● **WORK TO DO**:
- 1) In the political roundtable transcript, do these statements agree with the text? Answer yes or no for each, quoting the deciding words. (a) Giuliani and Romney have accepted Russert's offer of a full hour on the program. (b) In the national poll of Republicans, Thompson is at 17. (c) On who has the best chance against the Democratic candidate, Romney ranks second.
- 2) Write the next part of the political roundtable transcript, picking up after its final line.

MR. RUSSERT:  Here, here’s the latest...

MS. MATALIN:  I’m on the team.

MR. MURPHY:  I’m, I’m...

MR. SHRUM:  That is really—that’s spin.  Good spin.

MR. MURPHY:  We’ll be hearing more of that, I think.

MS. MATALIN:  Thank you.  I’m, I’m looking at the clock.  I think James is going to chew it up in the break.

MR. CARVILLE:  Right, right, right.

MR. RUSSERT:  You should know I’ve offered Mayor Giuliani and Governor Romney a full hour on this program to respond.  They’ve not yet accepted.  But I hope they’ll come and make their own case, as well as Mary’s made a case on behalf of Fred Thompson.

Here’s the latest poll.  This is amongst Republicans.  National poll: Giuliani’s at 27; Thompson, who will announce on Thursday, 17; Romney, 15; McCain, 12.  But then asked the question, “Who has the best chance against the Democratic candidate?” Look at that.  Giuliani goes to 38; Thompson, 14; McCain, 13; Romney, 11.  They think Rudy’s a better general election candidate, Mike Murphy.

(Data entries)
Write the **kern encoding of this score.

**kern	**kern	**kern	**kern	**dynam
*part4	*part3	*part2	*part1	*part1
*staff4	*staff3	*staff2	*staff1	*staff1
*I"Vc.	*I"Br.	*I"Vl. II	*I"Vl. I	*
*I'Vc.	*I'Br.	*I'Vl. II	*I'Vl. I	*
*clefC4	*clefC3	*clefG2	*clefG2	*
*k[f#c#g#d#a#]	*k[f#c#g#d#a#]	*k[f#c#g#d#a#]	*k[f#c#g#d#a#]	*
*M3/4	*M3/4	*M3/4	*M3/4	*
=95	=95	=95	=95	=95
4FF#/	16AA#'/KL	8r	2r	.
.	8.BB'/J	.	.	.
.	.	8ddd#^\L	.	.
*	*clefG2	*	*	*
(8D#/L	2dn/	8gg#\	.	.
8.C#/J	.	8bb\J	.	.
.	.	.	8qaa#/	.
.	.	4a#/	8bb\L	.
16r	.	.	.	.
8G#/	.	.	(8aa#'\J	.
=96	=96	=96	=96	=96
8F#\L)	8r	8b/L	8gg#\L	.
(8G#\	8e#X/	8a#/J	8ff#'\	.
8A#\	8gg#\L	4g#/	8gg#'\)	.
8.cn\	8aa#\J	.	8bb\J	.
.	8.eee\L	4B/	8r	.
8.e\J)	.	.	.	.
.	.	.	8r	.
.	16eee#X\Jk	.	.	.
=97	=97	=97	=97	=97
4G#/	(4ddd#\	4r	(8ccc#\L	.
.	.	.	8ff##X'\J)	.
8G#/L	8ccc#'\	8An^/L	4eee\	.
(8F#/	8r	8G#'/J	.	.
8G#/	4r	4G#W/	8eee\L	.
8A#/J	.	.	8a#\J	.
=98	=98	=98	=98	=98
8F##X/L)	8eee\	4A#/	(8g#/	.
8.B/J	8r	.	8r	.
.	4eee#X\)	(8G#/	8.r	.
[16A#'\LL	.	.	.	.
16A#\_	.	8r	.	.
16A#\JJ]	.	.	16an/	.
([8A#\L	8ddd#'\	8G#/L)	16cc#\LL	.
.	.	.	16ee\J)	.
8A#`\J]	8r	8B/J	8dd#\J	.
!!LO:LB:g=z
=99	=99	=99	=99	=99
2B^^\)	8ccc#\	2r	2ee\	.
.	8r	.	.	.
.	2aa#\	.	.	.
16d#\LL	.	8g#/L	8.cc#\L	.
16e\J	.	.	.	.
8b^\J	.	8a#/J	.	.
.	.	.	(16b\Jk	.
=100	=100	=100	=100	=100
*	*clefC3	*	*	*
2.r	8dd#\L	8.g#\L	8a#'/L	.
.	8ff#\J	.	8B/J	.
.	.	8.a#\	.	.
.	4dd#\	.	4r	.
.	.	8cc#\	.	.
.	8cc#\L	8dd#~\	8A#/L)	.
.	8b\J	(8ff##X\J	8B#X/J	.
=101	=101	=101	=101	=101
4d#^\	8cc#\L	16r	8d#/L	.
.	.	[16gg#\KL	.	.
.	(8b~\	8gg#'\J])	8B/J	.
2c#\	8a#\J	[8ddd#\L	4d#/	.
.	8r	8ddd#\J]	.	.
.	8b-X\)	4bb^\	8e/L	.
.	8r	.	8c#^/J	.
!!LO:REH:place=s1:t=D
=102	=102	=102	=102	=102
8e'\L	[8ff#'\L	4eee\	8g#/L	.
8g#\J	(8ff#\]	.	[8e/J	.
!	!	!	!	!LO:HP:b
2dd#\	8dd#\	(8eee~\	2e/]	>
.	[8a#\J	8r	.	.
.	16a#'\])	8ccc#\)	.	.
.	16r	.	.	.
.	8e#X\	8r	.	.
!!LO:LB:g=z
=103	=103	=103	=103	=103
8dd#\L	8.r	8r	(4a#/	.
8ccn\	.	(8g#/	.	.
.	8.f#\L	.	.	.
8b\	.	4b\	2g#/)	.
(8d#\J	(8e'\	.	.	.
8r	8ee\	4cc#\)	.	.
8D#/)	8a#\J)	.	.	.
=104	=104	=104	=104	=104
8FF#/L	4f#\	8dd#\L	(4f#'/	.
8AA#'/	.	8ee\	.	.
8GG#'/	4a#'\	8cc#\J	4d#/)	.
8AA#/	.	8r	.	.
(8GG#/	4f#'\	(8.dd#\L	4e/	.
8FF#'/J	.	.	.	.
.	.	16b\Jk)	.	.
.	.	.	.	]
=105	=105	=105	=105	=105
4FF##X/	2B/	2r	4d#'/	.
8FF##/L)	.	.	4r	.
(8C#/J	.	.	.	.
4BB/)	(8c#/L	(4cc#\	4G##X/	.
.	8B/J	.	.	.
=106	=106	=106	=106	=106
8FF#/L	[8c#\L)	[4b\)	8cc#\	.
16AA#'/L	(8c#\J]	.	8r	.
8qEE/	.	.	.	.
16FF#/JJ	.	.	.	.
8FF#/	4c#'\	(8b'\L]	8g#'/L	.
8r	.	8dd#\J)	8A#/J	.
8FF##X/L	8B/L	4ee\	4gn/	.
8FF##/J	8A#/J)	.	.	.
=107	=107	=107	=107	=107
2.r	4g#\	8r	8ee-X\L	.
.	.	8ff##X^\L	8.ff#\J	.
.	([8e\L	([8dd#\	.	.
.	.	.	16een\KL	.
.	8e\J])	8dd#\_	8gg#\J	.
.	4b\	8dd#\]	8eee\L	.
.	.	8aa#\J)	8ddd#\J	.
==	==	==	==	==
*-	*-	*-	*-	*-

● **RESPONSES TO THE TASKS**:
- 1)
(a) No: "They’ve not yet accepted."
(b) Yes: "Thompson, who will announce on Thursday, 17"
(c) No: "Giuliani goes to 38; Thompson, 14; McCain, 13; Romney, 11."

- 2)
MR. MURPHY:  Yeah, well, Rudy owns the national polls right now, and I think if the election were held today, he would be the best national candidate.  The problem is I don’t think the national polls mean anything until after the Iowa caucus because these polls are not based on any fully appreciation of any of the candidates yet.  And Rudy has a tremendous advantage of being really, really well-known and identified with a certain kind of strength that I think people, you know, find very appealing.  But I think all four of them have a glass jaw, which is what makes this a very interesting primary.  I think no—none of the big four kind of have a lock on this thing.  McCain’s glass jaw was immigration, and he got that hit and it knocked him right back.  A big, tough TV hit on Mitt Romney on kind of ideological gymnastics would hurt him.  A hit on Rudy Giuliani on social liberalism would hurt him, and I think a little bit of a hit on Fred Thompson could hurt him, too.  And we don’t really know what the Fred Thompson candidacy is yet, and I think the problem they’re going to have, just to give equal glass jaw time quickly to Fred, from a Republican point of view—and I like Fred, I think he’d be a pretty good president.  But I also think Fred doesn’t fit the super-conservative mold perfectly either.  Truth is, none of these guys do.  It’s like they’re all trying to haunt the George Allen space that got vacated, and I’m not even sure that was a ticket to the nomination.  So none of them quite fit, and we’ve got a very compressed schedule, where a few early states, I think, will run a domino effect.  And my big question, as a spectator now, is, is who’s going to hit who first with paid television?  (Unintelligible).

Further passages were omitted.